Wendelin1971 hat geschrieben:Gefühle ... [ z.B. Wut, Freude, Liebe, Hass, Scham, Ekel, Furcht ] ... entstehen nicht im Kopf
Es ist schon off-topic. Aber um wenigstens ein wenig Bezug zu diesem Forum herzustellen, ein praktisches Beispiel: Vor etlicher Zeit gab es hier mal einen recht bekannten Vielposter, der zumindest von den meisten hier irgendwie als Intellektueller gesehen wurde. Nennen wir in P. Eines sonnigen Tages zeigten sie mir ein schnell gelöschtes Post jenes P, in dem er zur Tötung von Claudia R. (Bündnis 90/Die Grünen) aufrief. Heutzutage würde man das als Hass-Post (wenn nicht sogar deutlich mehr) bewerten. Ich kenne nicht den Zusammenhang und habe auch keine Ahnung über den seinerzeitigen Gemütszustand von P, aber wenn das Gefühl "Hass" nicht im Kopf zu verorten ist, wo sonst ? In seinem rechten Fuß ? Oder in seiner linken Hand ?? Freude, Hass, Ekel etc. entstehen tatsächlich im Kopf. Das kann man sogar messtechnisch zeigen.
Wendelin1971 hat geschrieben:Selbst negativen Gefühlen ihren Raum zu geben und sie bedenkenlos auszuleben ist nicht falsch, sondern gesund. Dazu bedarf es aber geschützter Räume, wie z.B. sogenannte "Wuträume", wo man, nach Herzenslust, Dinge zerstören kann.

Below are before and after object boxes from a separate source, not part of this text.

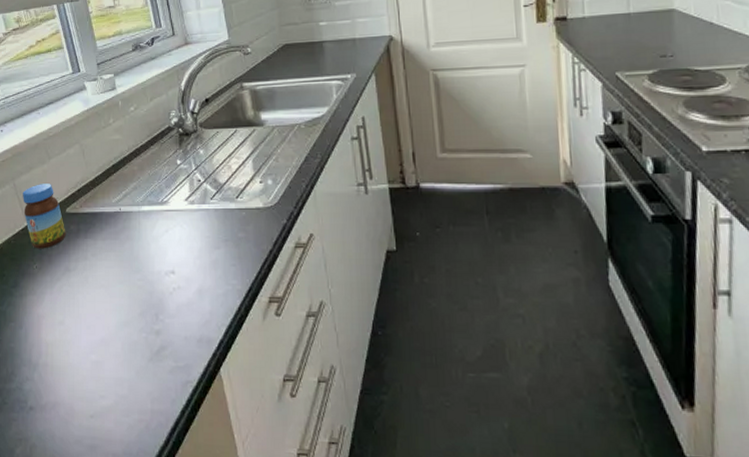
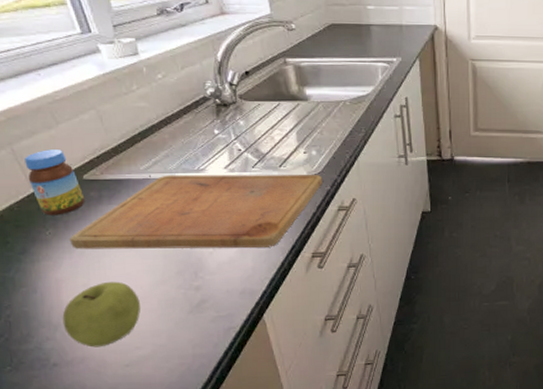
fruit: none [40,320,106,393] -> present [62,281,140,348]
cutting board: none [51,207,279,289] -> present [69,175,323,249]

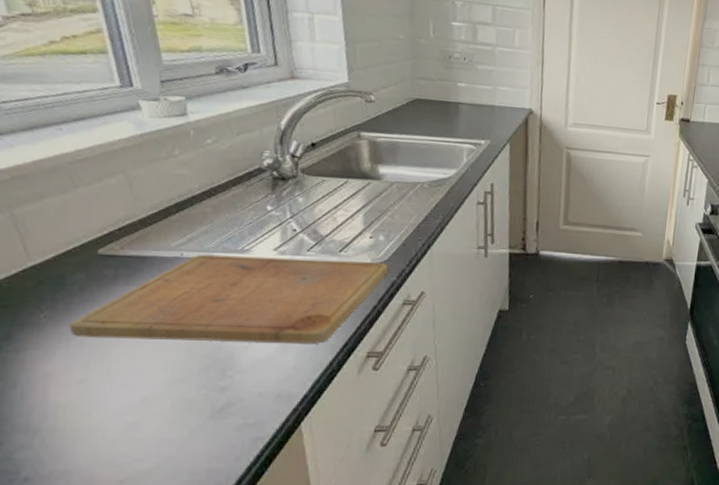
jar: present [25,149,85,215] -> none [26,216,97,296]
fruit: present [62,281,140,348] -> none [44,377,149,459]

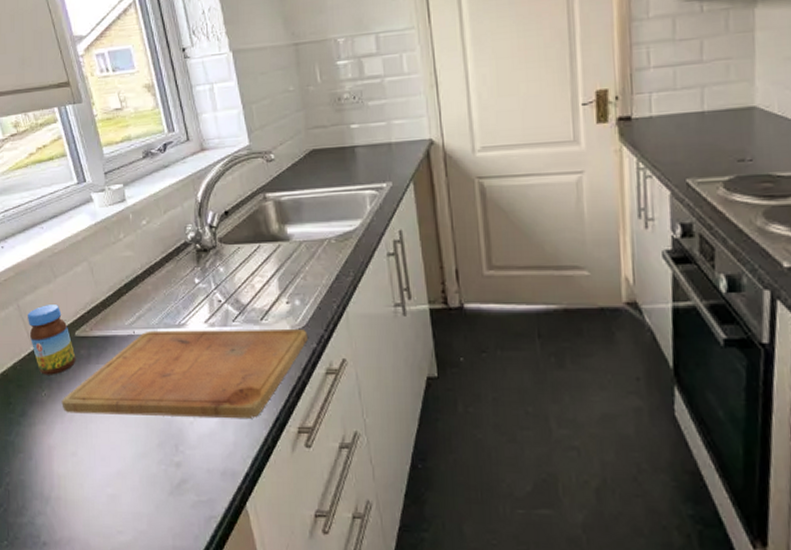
jar: none [26,216,97,296] -> present [28,305,76,375]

Abgesehen davon, dass dies auch nicht bedenkenlos geschieht, sondern (hoffentlich) vorher darüber nachgedacht bzw. vor-gedacht wurde, ist es - wenn nicht zwingend falsch - so doch in der Regel ziemlich ungeschickt. Es ist ungeschickt, Wut in unproduktive Zerstörung fließen zu lassen. Weitaus intelligenter ist es, "Wut"-Energie als Quelle für gewinnbringende, aufbauende Dinge zu nutzen, sie sozusagen ins Positive "umzuleiten".
Wendelin1971 hat geschrieben:Moral und Ethik sind menschengemacht. Andere Kulturkreise haben andere moralische und ethische Vorgaben.
Nicht nur andere Kulturkreise. Jeder Mensch hat da seine eigene Moral - seine eigene Bewertung was "gut" bzw. "böse" ist. Was du vermutlich meinst, ist das "Mittel" all dieser Moralvorstellungen in einem Kulturkreis, das sich dann ja auch in der Norm (den Gesetzen) niederschlägt.
Wendelin1971 hat geschrieben:Sich der Freude hinzugeben, sie zu leben und genießen ist doch ein wesentlicher Teil der FKK. Man freut sich ... weil man dabei nicht nur die Kleidung ablegt, sondern auch gewisse moralische, ethische und gesellschaftliche Zwänge. Man schaltet den Kopf aus!
Na ja - zumindest ich lege ganz bewusst (also mit eingeschaltetem Kopf) Kleidung ab. Auch um "gesellschaftliche Zwänge" ( ebenfalls mit eingeschaltetem Kopf ) "abzulegen". Das Nackig-machen ist dann sogar eine "Kopfsache".
Wendelin1971 hat geschrieben:Was mich betrifft, der sich ja, laut geäußerter Meinung, nicht diesem Forum oder auch der FKK zugehörig fühlt:
Ich fühle mich zu nichts zugehörig. Außer zur Gattung Homo Sapiens Sapiens
Vielleicht habe ich dein "ihr" auch einfach nur falsch verstanden. Oder es vielleicht auch nur zu ernst genommen. Nebenbei: Auch du wirst irgendeiner Idee "anhängen", dich irgendeiner Idee zurechnen. In deinem Fall also dem "gerne nackt" sein und nicht - nach deinen Angaben - der FKK, dem Nudismus oder dem Naturismus.